- [AIM OF THE EXERCISE]:
Copy every line of the material below character for character, keeping each line break where it falls.

——

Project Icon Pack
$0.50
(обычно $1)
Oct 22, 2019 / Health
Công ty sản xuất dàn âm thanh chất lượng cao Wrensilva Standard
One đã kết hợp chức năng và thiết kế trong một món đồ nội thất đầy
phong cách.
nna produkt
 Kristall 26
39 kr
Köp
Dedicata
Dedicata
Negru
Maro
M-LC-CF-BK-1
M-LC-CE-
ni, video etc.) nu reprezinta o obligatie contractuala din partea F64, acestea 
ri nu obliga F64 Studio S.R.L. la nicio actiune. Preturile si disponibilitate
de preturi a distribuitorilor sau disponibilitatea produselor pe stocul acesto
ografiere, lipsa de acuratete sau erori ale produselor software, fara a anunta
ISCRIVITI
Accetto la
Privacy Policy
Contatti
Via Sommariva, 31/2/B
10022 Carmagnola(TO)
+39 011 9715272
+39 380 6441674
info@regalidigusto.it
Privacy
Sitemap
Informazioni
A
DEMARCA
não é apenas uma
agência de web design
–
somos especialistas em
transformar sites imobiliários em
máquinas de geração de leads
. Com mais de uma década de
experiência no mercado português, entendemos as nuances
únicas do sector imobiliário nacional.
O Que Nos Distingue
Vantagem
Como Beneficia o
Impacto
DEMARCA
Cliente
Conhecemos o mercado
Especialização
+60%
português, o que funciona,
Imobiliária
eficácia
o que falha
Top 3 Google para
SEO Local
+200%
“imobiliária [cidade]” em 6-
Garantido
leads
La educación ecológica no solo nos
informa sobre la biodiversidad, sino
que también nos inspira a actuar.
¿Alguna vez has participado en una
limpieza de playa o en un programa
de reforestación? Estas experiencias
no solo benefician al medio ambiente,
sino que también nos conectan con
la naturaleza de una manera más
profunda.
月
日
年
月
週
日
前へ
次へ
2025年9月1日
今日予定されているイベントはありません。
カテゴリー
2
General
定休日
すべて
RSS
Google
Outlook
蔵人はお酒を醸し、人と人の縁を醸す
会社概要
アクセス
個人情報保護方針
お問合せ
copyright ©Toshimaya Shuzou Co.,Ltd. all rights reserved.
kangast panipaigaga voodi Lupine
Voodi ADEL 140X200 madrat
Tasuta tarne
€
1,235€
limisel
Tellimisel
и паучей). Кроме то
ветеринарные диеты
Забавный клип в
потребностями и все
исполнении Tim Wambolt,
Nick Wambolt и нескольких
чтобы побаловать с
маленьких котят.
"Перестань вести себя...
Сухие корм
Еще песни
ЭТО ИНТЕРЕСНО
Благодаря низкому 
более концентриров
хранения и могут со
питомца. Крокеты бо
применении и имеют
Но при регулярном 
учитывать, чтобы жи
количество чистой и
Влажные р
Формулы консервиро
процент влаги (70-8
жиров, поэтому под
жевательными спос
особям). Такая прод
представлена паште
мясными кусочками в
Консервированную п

——

- [SOLUTION FOR THIS EXERCISE]:
Project Icon Pack
$0.50
(обычно $1)
Oct 22, 2019 / Health
Công ty sản xuất dàn âm thanh chất lượng cao Wrensilva Standard
One đã kết hợp chức năng và thiết kế trong một món đồ nội thất đầy
phong cách.
nna produkt
 Kristall 26
39 kr
Köp
Dedicata
Dedicata
Negru
Maro
M-LC-CF-BK-1
M-LC-CE-
ni, video etc.) nu reprezinta o obligatie contractuala din partea F64, acestea 
ri nu obliga F64 Studio S.R.L. la nicio actiune. Preturile si disponibilitate
de preturi a distribuitorilor sau disponibilitatea produselor pe stocul acesto
ografiere, lipsa de acuratete sau erori ale produselor software, fara a anunta
ISCRIVITI
Accetto la
Privacy Policy
Contatti
Via Sommariva, 31/2/B
10022 Carmagnola(TO)
+39 011 9715272
+39 380 6441674
info@regalidigusto.it
Privacy
Sitemap
Informazioni
A
DEMARCA
não é apenas uma
agência de web design
–
somos especialistas em
transformar sites imobiliários em
máquinas de geração de leads
. Com mais de uma década de
experiência no mercado português, entendemos as nuances
únicas do sector imobiliário nacional.
O Que Nos Distingue
Vantagem
Como Beneficia o
Impacto
DEMARCA
Cliente
Conhecemos o mercado
Especialização
+60%
português, o que funciona,
Imobiliária
eficácia
o que falha
Top 3 Google para
SEO Local
+200%
“imobiliária [cidade]” em 6-
Garantido
leads
La educación ecológica no solo nos
informa sobre la biodiversidad, sino
que también nos inspira a actuar.
¿Alguna vez has participado en una
limpieza de playa o en un programa
de reforestación? Estas experiencias
no solo benefician al medio ambiente,
sino que también nos conectan con
la naturaleza de una manera más
profunda.
月
日
年
月
週
日
前へ
次へ
2025年9月1日
今日予定されているイベントはありません。
カテゴリー
2
General
定休日
すべて
RSS
Google
Outlook
蔵人はお酒を醸し、人と人の縁を醸す
会社概要
アクセス
個人情報保護方針
お問合せ
copyright ©Toshimaya Shuzou Co.,Ltd. all rights reserved.
kangast panipaigaga voodi Lupine
Voodi ADEL 140X200 madrat
Tasuta tarne
€
1,235€
limisel
Tellimisel
и паучей). Кроме то
ветеринарные диеты
Забавный клип в
потребностями и все
исполнении Tim Wambolt,
Nick Wambolt и нескольких
чтобы побаловать с
маленьких котят.
"Перестань вести себя...
Сухие корм
Еще песни
ЭТО ИНТЕРЕСНО
Благодаря низкому 
более концентриров
хранения и могут со
питомца. Крокеты бо
применении и имеют
Но при регулярном 
учитывать, чтобы жи
количество чистой и
Влажные р
Формулы консервиро
процент влаги (70-8
жиров, поэтому под
жевательными спос
особям). Такая прод
представлена паште
мясными кусочками в
Консервированную п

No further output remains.